Fulvestrant ('
Faslodex') is a new
estrogen receptor (ER) antagonist that has no agonist effects. It binds, blocks and accelerates degradation of the ER, leading to a complete abrogation of
estrogen-sensitive gene transcription. In postmenopausal women with advanced
breast cancer progressing on prior endocrine
therapy,
fulvestrant is at least as effective as the third-generation
aromatase inhibitor (AI)
anastrozole. In this single-center experience, 42 postmenopausal patients with metastatic
breast cancer who had been heavily pretreated with prior endocrine
therapy and
chemotherapy were treated with
fulvestrant. Prior endocrine
therapies included selective ER modulators (including
tamoxifen and
toremifene), AIs,
megestrol acetate, and high-dose
estrogens. In total, eight patients (19%) achieved stable disease (SD) for > or =24 weeks, including two patients with SD for 2 years and one with SD for 14 months.

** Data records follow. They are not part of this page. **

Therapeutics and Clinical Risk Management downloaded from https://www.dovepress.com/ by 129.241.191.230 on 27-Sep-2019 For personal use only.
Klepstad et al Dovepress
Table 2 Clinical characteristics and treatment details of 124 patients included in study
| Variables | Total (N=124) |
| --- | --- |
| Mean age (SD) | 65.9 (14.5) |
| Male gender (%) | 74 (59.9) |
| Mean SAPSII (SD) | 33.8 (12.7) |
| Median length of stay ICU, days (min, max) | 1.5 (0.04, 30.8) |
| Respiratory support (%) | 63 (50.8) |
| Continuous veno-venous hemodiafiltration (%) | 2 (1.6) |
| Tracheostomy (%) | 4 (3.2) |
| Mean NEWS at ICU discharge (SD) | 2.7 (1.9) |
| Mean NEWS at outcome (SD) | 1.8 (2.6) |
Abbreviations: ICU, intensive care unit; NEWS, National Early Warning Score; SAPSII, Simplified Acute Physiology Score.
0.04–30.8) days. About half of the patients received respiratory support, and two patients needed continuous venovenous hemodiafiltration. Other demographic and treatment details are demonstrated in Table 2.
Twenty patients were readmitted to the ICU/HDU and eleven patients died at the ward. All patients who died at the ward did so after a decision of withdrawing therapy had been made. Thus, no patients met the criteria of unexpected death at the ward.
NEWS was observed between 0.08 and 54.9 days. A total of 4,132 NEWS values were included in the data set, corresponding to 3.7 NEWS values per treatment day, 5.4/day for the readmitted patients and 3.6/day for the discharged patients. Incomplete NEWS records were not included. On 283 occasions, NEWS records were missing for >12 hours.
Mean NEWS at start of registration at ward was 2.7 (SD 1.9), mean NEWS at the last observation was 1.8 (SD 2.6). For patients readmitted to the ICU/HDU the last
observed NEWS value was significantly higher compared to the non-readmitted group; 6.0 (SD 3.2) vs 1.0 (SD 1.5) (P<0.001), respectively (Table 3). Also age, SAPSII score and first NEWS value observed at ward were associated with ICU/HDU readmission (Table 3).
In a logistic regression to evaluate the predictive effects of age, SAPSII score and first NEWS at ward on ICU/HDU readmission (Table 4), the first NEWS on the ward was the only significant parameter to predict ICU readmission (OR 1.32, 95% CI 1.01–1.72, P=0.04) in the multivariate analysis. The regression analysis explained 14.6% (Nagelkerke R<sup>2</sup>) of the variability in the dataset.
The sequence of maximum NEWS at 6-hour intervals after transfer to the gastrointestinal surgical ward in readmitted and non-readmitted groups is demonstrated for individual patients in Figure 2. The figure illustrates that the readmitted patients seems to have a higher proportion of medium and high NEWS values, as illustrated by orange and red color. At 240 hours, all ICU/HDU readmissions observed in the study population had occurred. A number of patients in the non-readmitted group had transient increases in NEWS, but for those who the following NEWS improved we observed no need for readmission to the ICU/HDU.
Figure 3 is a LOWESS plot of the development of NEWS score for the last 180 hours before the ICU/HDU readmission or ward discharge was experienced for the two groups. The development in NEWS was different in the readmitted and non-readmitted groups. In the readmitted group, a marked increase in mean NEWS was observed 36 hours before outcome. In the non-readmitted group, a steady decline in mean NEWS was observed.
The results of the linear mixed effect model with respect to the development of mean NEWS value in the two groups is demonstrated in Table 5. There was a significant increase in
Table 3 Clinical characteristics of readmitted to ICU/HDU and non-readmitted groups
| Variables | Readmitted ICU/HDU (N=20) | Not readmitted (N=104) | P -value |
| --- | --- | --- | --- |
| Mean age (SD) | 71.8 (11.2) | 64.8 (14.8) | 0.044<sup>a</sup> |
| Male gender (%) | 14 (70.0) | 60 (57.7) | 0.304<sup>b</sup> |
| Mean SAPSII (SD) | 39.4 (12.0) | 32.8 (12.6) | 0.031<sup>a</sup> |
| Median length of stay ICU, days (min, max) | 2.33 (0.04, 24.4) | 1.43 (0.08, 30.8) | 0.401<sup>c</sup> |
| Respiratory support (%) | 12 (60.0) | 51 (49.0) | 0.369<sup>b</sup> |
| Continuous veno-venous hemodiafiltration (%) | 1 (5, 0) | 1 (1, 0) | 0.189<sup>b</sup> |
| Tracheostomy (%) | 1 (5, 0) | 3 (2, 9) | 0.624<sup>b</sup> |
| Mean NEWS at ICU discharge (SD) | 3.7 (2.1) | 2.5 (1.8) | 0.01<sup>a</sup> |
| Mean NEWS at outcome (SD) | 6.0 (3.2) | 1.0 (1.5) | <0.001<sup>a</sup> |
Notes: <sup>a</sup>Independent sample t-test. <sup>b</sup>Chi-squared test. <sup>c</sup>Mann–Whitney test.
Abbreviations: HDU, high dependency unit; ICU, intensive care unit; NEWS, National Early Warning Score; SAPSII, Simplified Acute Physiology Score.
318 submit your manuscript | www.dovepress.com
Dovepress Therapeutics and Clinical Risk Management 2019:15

Fulvestrant was well tolerated with the majority of adverse events related to the site of metastatic disease. These data demonstrate that
fulvestrant is a well tolerated and effective endocrine
therapy for postmenopausal women with metastatic
breast cancer who have been heavily pretreated with prior
therapies. The novel mechanism of action of
fulvestrant reduces the likelihood of cross-resistance with other endocrine
therapies and therefore this agent may be active in patients who have proved to be resistant to treatments such as
tamoxifen or AIs. The use of
fulvestrant earlier in the sequence of endocrine treatments may achieve better responses than observed in this heavily pretreated patient population.